Regular Expression Cheat Sheet
Match Characters
| [abc] | Matches any single character among a, b, or c |
| [^abc] | Matches any character NOT among a, b, or c. “^” is only valid when it is the first character |
| [a-g] | Matches any single character in the range a-g |
| [^a-g] | Matches any character NOT in the range a-g |
| [H-N] | Matches any single character in the range H-N |
| [0-9] | Matches any single character in the range 0-9 |
| [a-gH-N] | Matches any single character in the range a-g or H-N |
| Wildcards: | |
| . | Matches any character except newline ([^\n\r]) |
| \s | Whitespace: matches space, newline, tab, etc. |
| \S | [^\s] (Non-whitespace) |
| \d | Digit: [0-9] |
| \D | [^\d] (Non-digit) |
| \w | Word character: [0-9A-Za-z_] |
| \W | [^\w] (Non-word character) |
Match Groups
| (a | b) |
| (…) | Capture group |
| (?:…) | Non-capturing group |
| (?<name>…) or (?’name’…) | Named capture group, “name” can be customized |
| (?(condition)true_regex | false_regex) |
group(0) is used to get the complete match string, while group(>0) can extract sub-capture groups from the complete match result.
Note: Named capture groups are supported since Java 1.7 (passing the string “name” as an argument to the group method). JS and Python do not support named capture groups yet.

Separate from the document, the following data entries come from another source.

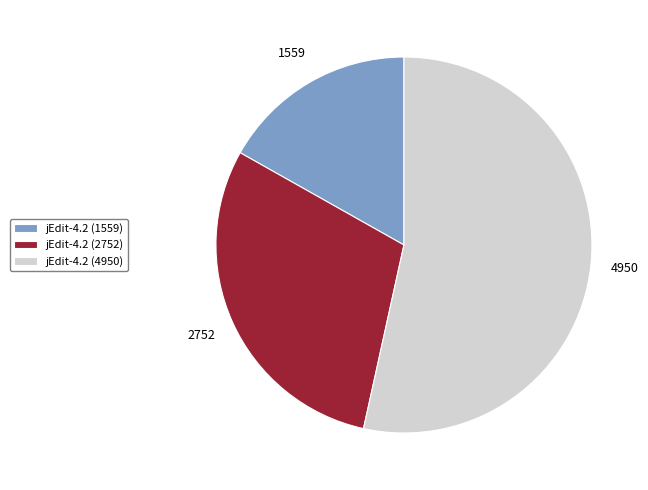

What is the ratio of the value at jEdit-4.2 (4950) to the value at jEdit-4.2 (2752)?

1.8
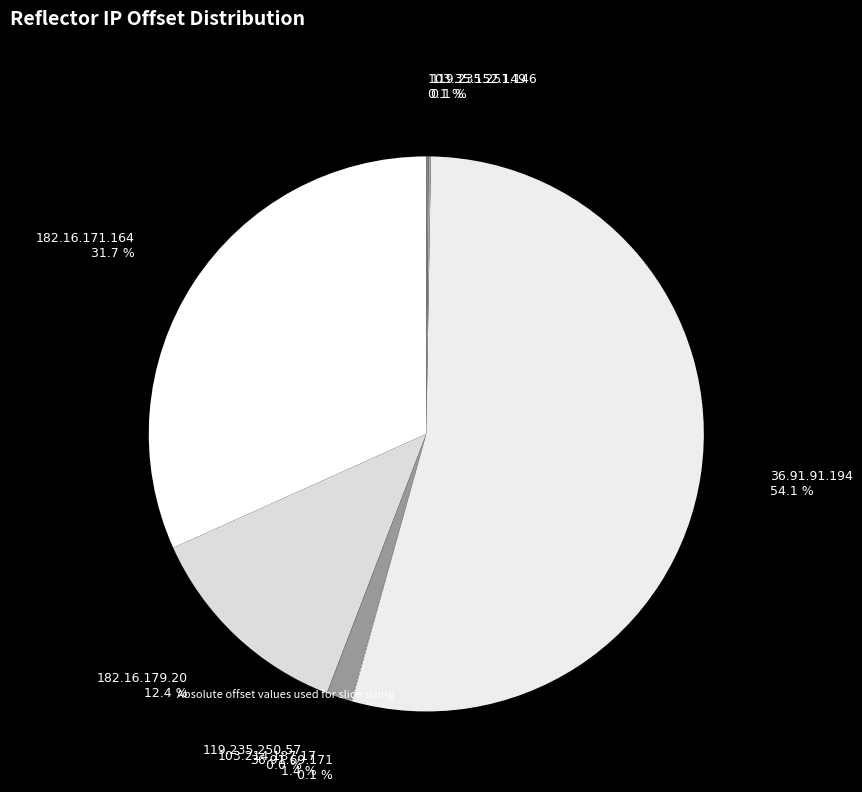

How many segments does this pie chart have?

8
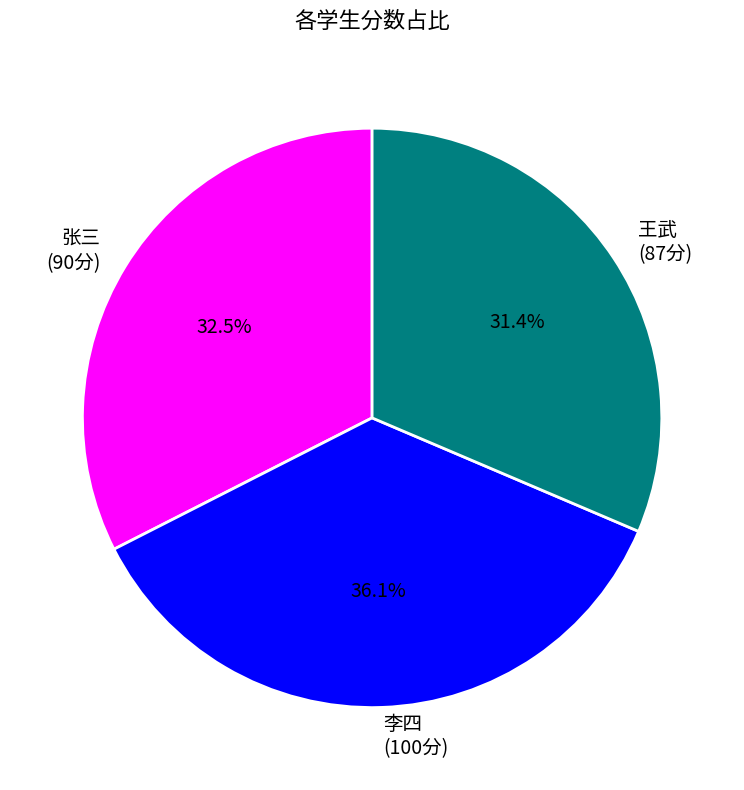

What percentage is the 王武 slice, to the nearest percent?

31%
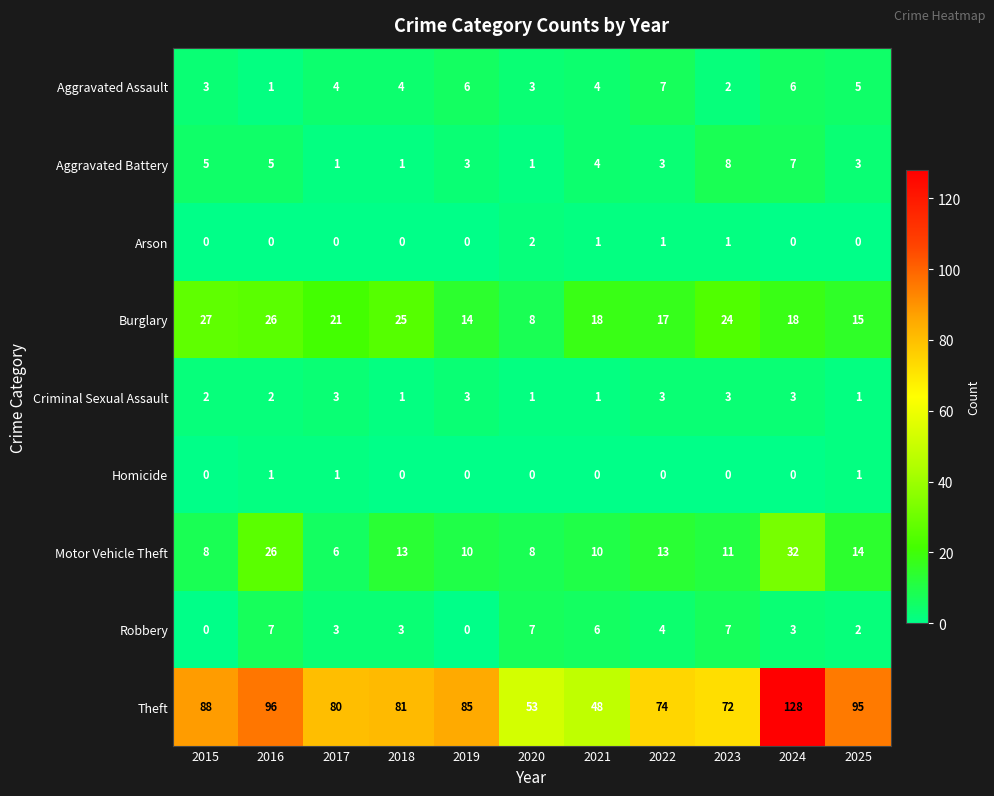

Is it true that Aggravated Assault equals 4 at 2018?

True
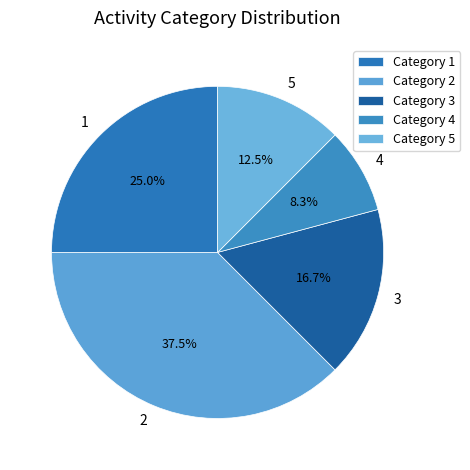

Do 3 and 4 together represent more than half of the pie?

No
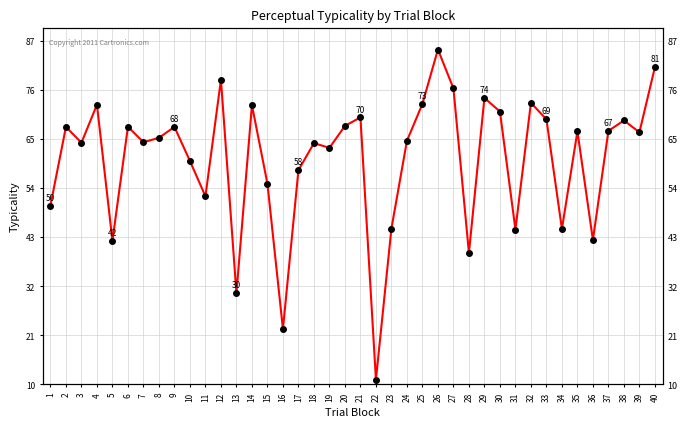

What is the value of the 31st point from the left?

44.7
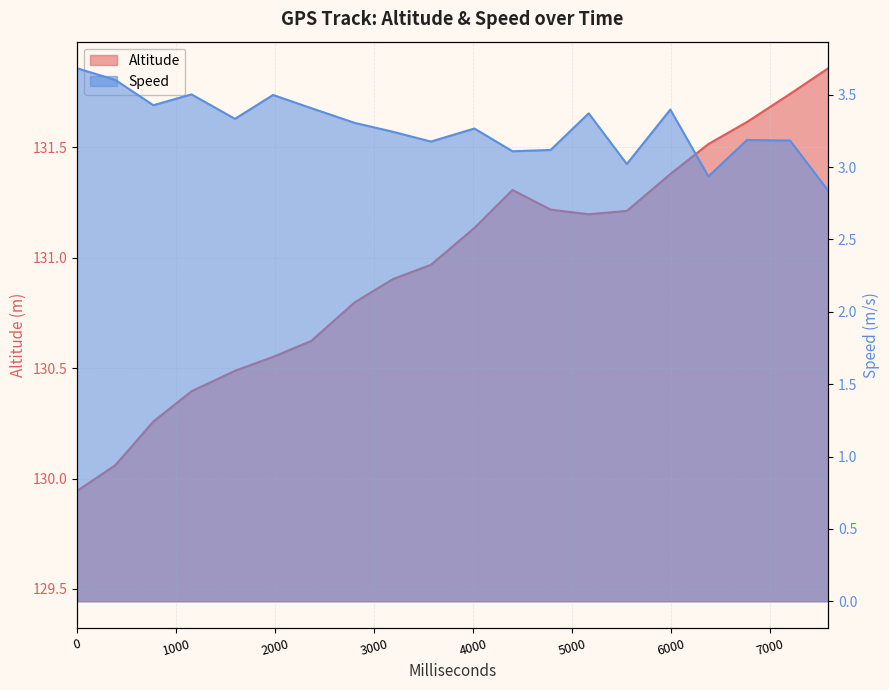

Which series has the widest spread of values?

Altitude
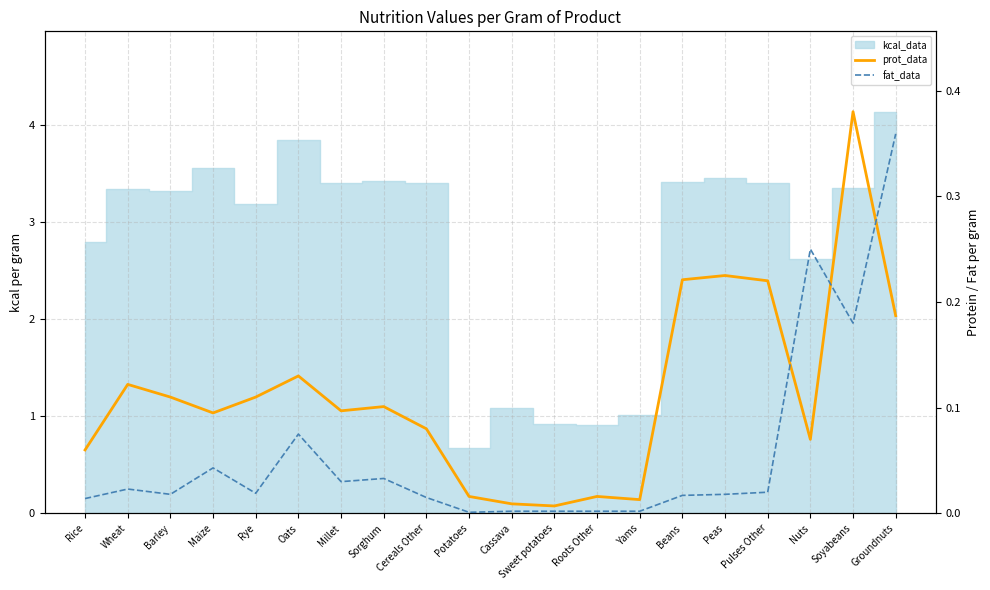

Which series ends up on top after the final intersection of fat_data and prot_data?

fat_data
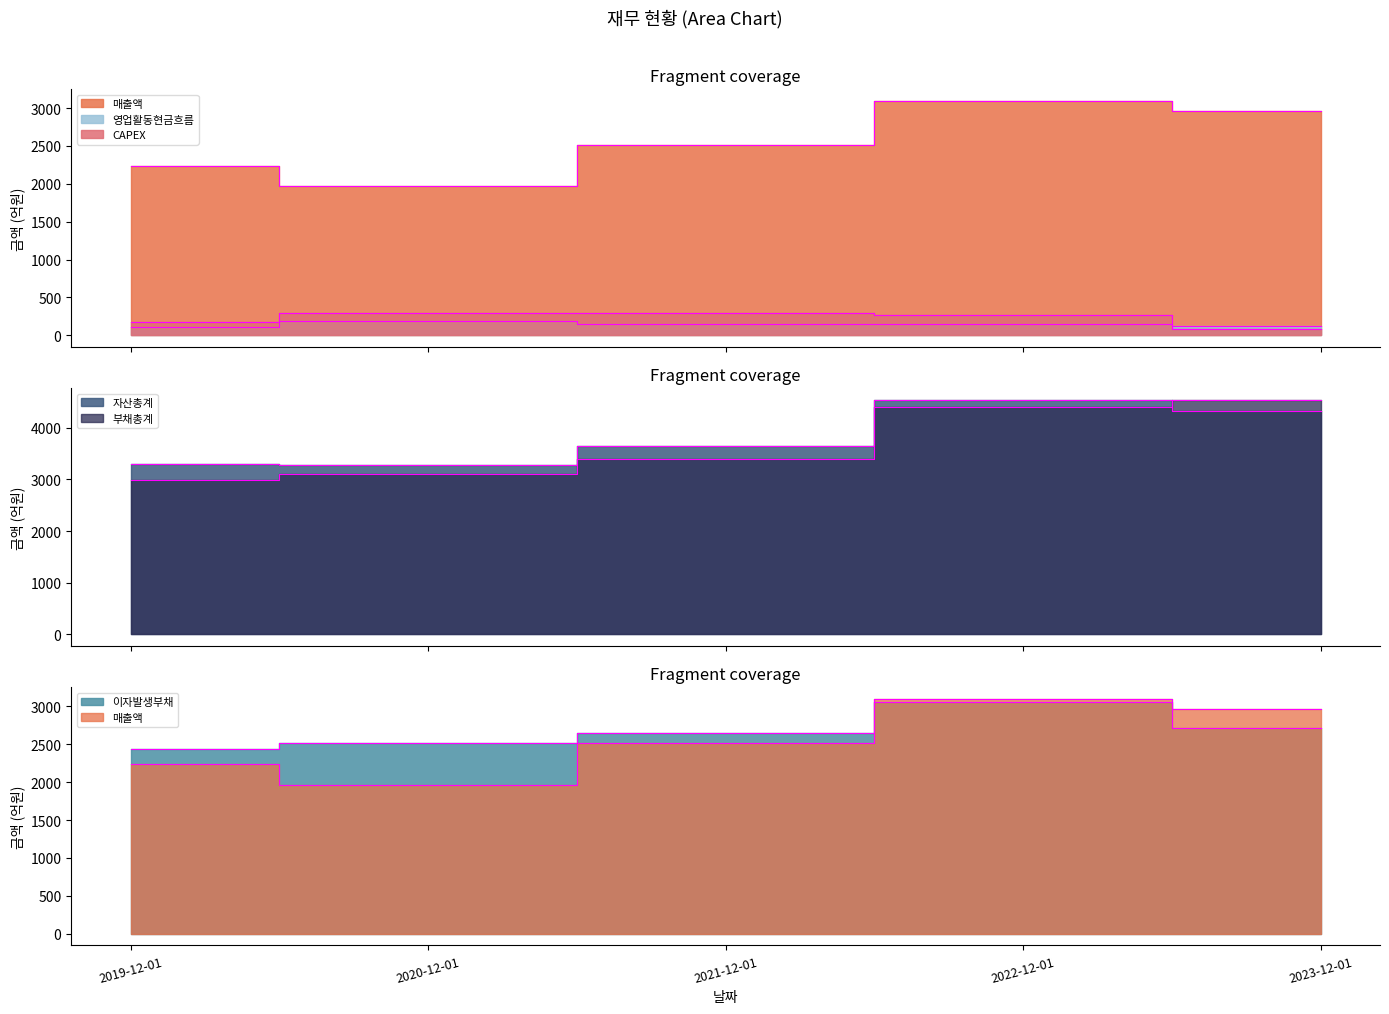

Does the chart have visible grid lines?

No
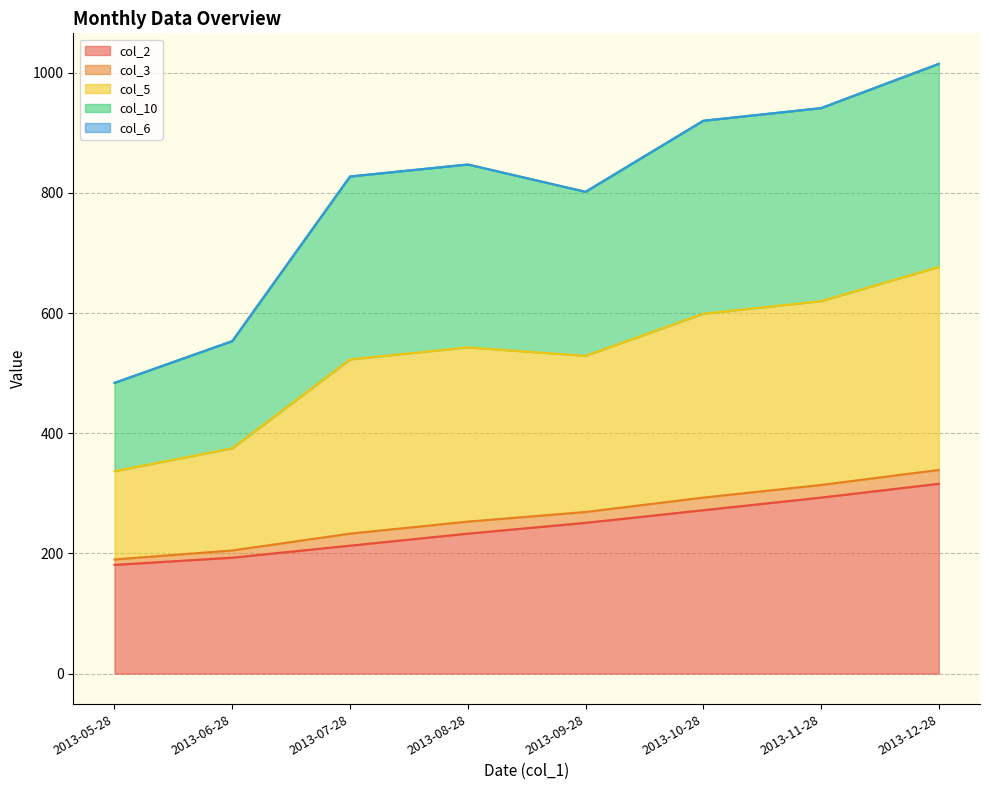

What is the maximum value for col_2?

316.0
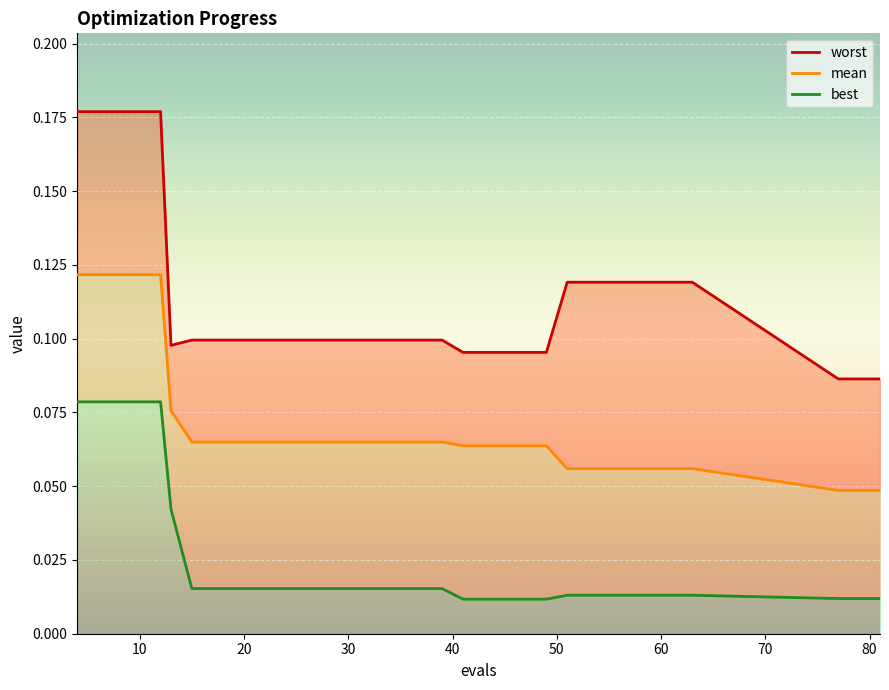

True or false: worst and best cross at least once.

False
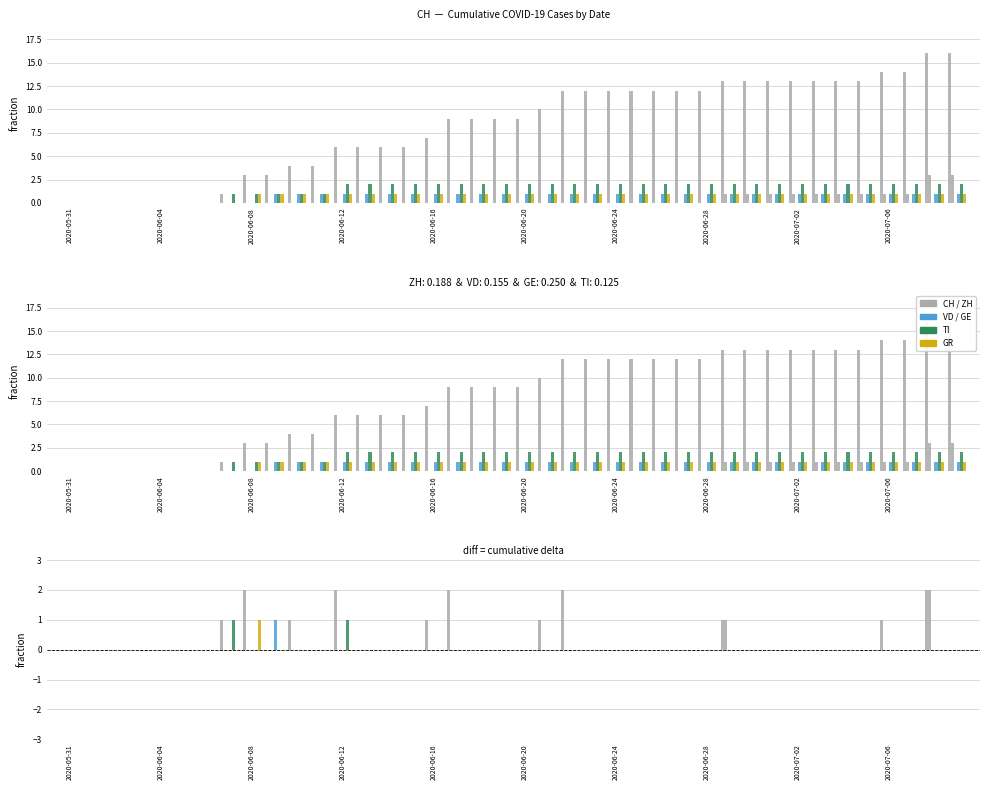

True or false: CH has a value of -1 at 11.

False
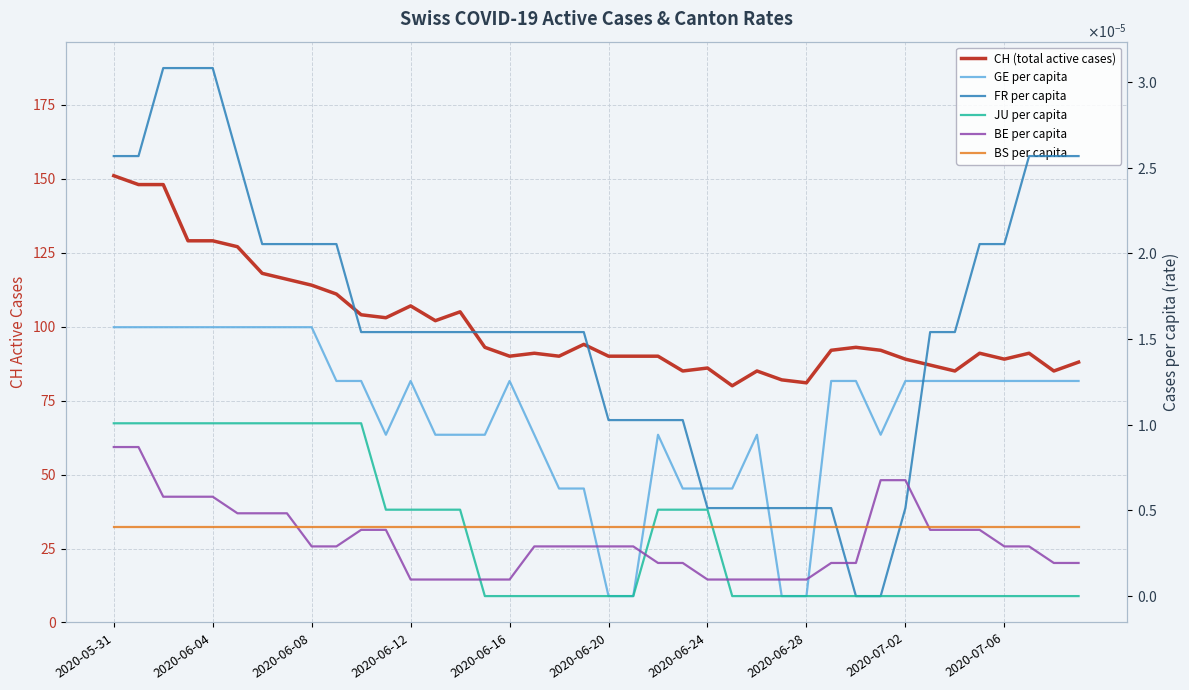

True or false: BE per capita has more than 1 points higher than both neighbors.

False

Frequency Range (Quantifiers)
| {3} | The preceding item matches exactly 3 times, equivalent to {3,3} |
| {3,6} | The preceding item matches 3 to 6 times |
| {3,} | The preceding item matches 3 or more times |
| {0,6} | The preceding item matches at most 6 times |
| Wildcards: | |
| * | {0,} (Zero or more) |
| + | {1,} (One or more) |
| ? | {0,1} (Zero or one) |
| \w* | Greedy mode |
| \w*? | Non-greedy mode |
Anchors
| ^ | Start of string |
| $ | End of string |
| \b | Word boundary |
| \B | Non-word boundary |
| Lookaround Assertions: | |
| (?=exp) | Positive lookahead (suffix is exp) |
| (?<=exp) | Positive lookbehind (prefix is exp) |
| (?!exp) | Negative lookahead (suffix is NOT exp) |
| (?<!exp) | Negative lookbehind (prefix is NOT exp) |
\b(\w+)\b is equivalent to (?<=\W?)(\w+)(?=\W?)